What Are Icelanders Talking About?
: Sparks A-Flyin' In Your Newsfeed


What Are Icelanders Talking About?
: Sparks A-Flyin’ In Your Newsfeed

Published September 27, 2019

Andie Sophia Fontaine
Photo by
Art Bicnick

Possibly the hottest topic in Iceland right now is the controversy within the ranks of the police. It turns out that National Police Commissioner Haraldur Johannessen is not a popular guy within his own ranks. Eight out of Iceland’s nine police chiefs have filed statements of no confidence against him, as well as the Police Federation of Iceland. They have all characterised his tenure—an office he has held since 1998—has been marred by mismanagement, unnecessary spending, and what Arinbjörn Snorrason, chair of the Reykjavík Police Officers Union, called “ruling by fear”. The highest authority over the police, Minister of Justice Áslaug Arna Sigurbjörnsdóttir, has stated that while Haraldur will not be stepping down, that her Ministry is working on “reorganising and restructuring” the police hierarchy. Such changes may see Haraldur pushed into an obscure middle-management position to mollify him. Only time will tell.

People are both surprised and not surprised by recent polling which shows the Independence Party at their lowest levels of support ever. Yes, even lower than right after the banks collapsed. On the one hand, this is unsurprising given the bevvy of unpopular policy positions the party has taken up. On the other hand, it is a little bit surprising, given that the Independence Party is more than a political party; it’s an Icelandic cultural institution, and their levels of support are usually pretty stable, even in times of tremendous crisis. Parliamentary elections will be held in 2021, barring any unforeseen circumstances, so it’s entirely possible this situation won’t last long.
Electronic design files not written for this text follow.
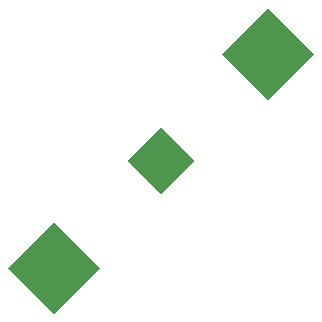
<source format=gbr>
%TF.GenerationSoftware,KiCad,Pcbnew,(5.1.9-0-10_14)*%
%TF.CreationDate,2021-04-10T21:21:16-04:00*%
%TF.ProjectId,Hexo,4865786f-2e6b-4696-9361-645f70636258,1*%
%TF.SameCoordinates,Original*%
%TF.FileFunction,Paste,Bot*%
%TF.FilePolarity,Positive*%
%FSLAX46Y46*%
G04 Gerber Fmt 4.6, Leading zero omitted, Abs format (unit mm)*
G04 Created by KiCad (PCBNEW (5.1.9-0-10_14)) date 2021-04-10 21:21:16*
%MOMM*%
%LPD*%
G01*
G04 APERTURE LIST*
%ADD10C,0.100000*%
G04 APERTURE END LIST*
D10*
%TO.C,BT1*%
G36*
X159380880Y-90398087D02*
G01*
X155491793Y-86509000D01*
X159380880Y-82619913D01*
X163269967Y-86509000D01*
X159380880Y-90398087D01*
G37*
G36*
X150329913Y-98388394D02*
G01*
X147501486Y-95559967D01*
X150329913Y-92731540D01*
X153158340Y-95559967D01*
X150329913Y-98388394D01*
G37*
G36*
X141278946Y-108500021D02*
G01*
X137389859Y-104610934D01*
X141278946Y-100721847D01*
X145168033Y-104610934D01*
X141278946Y-108500021D01*
G37*
%TD*%
M02*

</source>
Icelanders took part in the Global Climate Strike held on September 20th, which stands to reason given that the climate crisis is melting our glaciers, which could lead to more volcanic eruptions and earthquakes, and our shorelines are already being drastically affected. Hundreds of Icelanders marched through downtown Reykjavík to Austurvöllur, the square in front of Parliament, to demand the government takes action. Meanwhile on social media, some Icelanders have swallowed the alt-right talking points against Swedish climate activist Greta Thunberg, but these Icelanders are very few and far between, and are largely shouted down by people who actually would rather not see the end of the world in their lifetimes. Imagine that.